The privatization of public space for private value extends into other areas as well. Local communities fight the establishment of homeless shelters, battered women’s shelters, drug treatment centers and day-labor community centers with a remarkably twisted logic. Businesses and local residents demand the imposition of physical boundaries and the use of exclusionary zoning laws to both protect the victimized (i.e. battered women, the homeless, immigrants, drug users) while at the same time arguing that these victimized statuses victimize residents and businesses. It is in all ways the ultimate hypocrisy to recognize the needs of the oppressed while demanding protection from those same oppressed people. Exploited laborers caring for the lawns and bathrooms of privileged employers have to develop strategies to appear quiet, orderly, clean and unnoticed in order to enjoy the privilege of being exploited.
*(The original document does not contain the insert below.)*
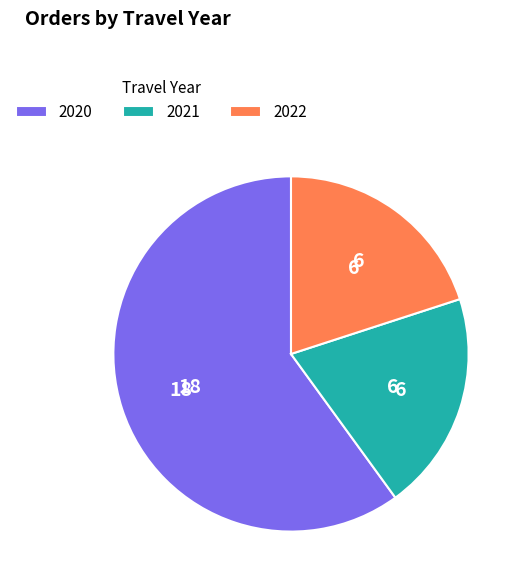

Do 2022 and 2020 together represent more than half of the pie?

Yes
As opposed to controlling serious crime and social harm, the police and criminal justice system have become predominantly concerned with order maintenance and the minimization of risk. For example, in 2010, police in the United States made 13,122,110 arrests. Only 552,080 (4.2%) were for serious violent crimes and only 1,643,960 (12.5%) were for serious property crimes. In late modernity, order has come to be seen as more important than justice. In fact order has taken precedence over crime control. Order is seen as necessary for controlling the perceived threat that certain social groups pose to existing social order. The creation of criminal law, pervasive surveillance tactics, and racialized policing are the primary means by which order is achieved. Order maintenance has replaced crime control and is designed to protect the status quo and the flow of commerce, capital, and business interests. Furthermore, contemporary interpretations of the function of the police have also resulted in socially exclusive and marginalizing practices. Integral to these practices is the strict regulation of public space that discriminates on the basis of outward appearance and ethnicity. Thus, in an effort to maintain order, public space has increasingly become controlled, surveilled, and policed, often in a highly racialized manner. The control of public space is integral to controlling anyone who is deemed undesirable or a potential threat.
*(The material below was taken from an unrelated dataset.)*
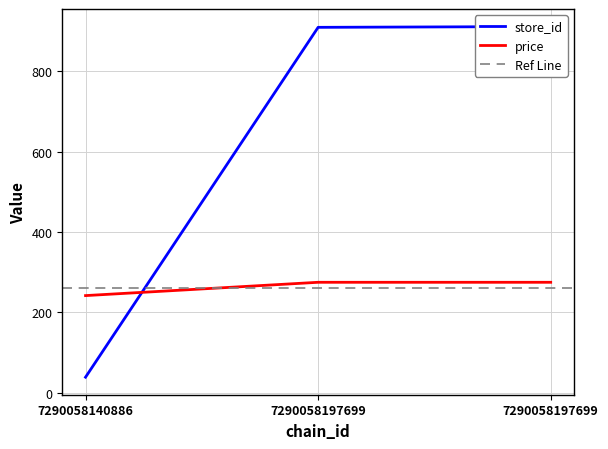

Which series has the largest range (max minus min)?

store_id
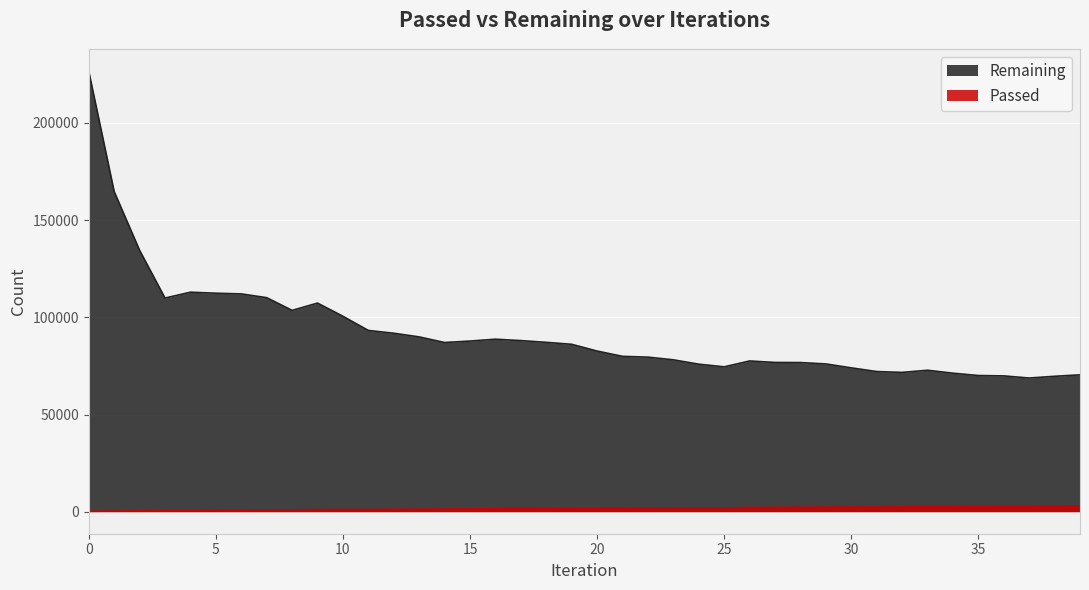

True or false: Passed has a value of 763 at 3.

False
Xenophobia is the building block upon which the regulation of public space and mobility are premised. Racial intolerance and cultural fears of otherness largely dominate the social discussion as the boundaries of the public and private spheres are determined. This xenophobic discourse, in conjunction with the hegemonic ideology of the powerful, have ultimately resulted in a change in the way in which public space is both defined and policed; quality and safety are largely dependent on the exclusion of racialized bodies, the poor, and those who are deemed undesirable. Though universal access to public space has never been equally extended to all citizens, criteria for admission is more strictly regulated today than in the past, in that racial and economic criteria are used to dictate geographic boundaries and the provision of public services. Thus, the notion of an all inclusive public sphere is merely an ideological tool used to perpetuate an elitist hegemony that benefits the dominant class through a justification of their interests as representative of the common good and as supported by public opinion. Through law and order discourse and the “harm principle,” state intervention is legitimated and justified as undesirables and dangerous others are equated to social harm and decay. Essentially, then, these individuals are criminalized not for what they have done, but rather for what they may do and the risk that they are perceived to pose to both social order and public safety.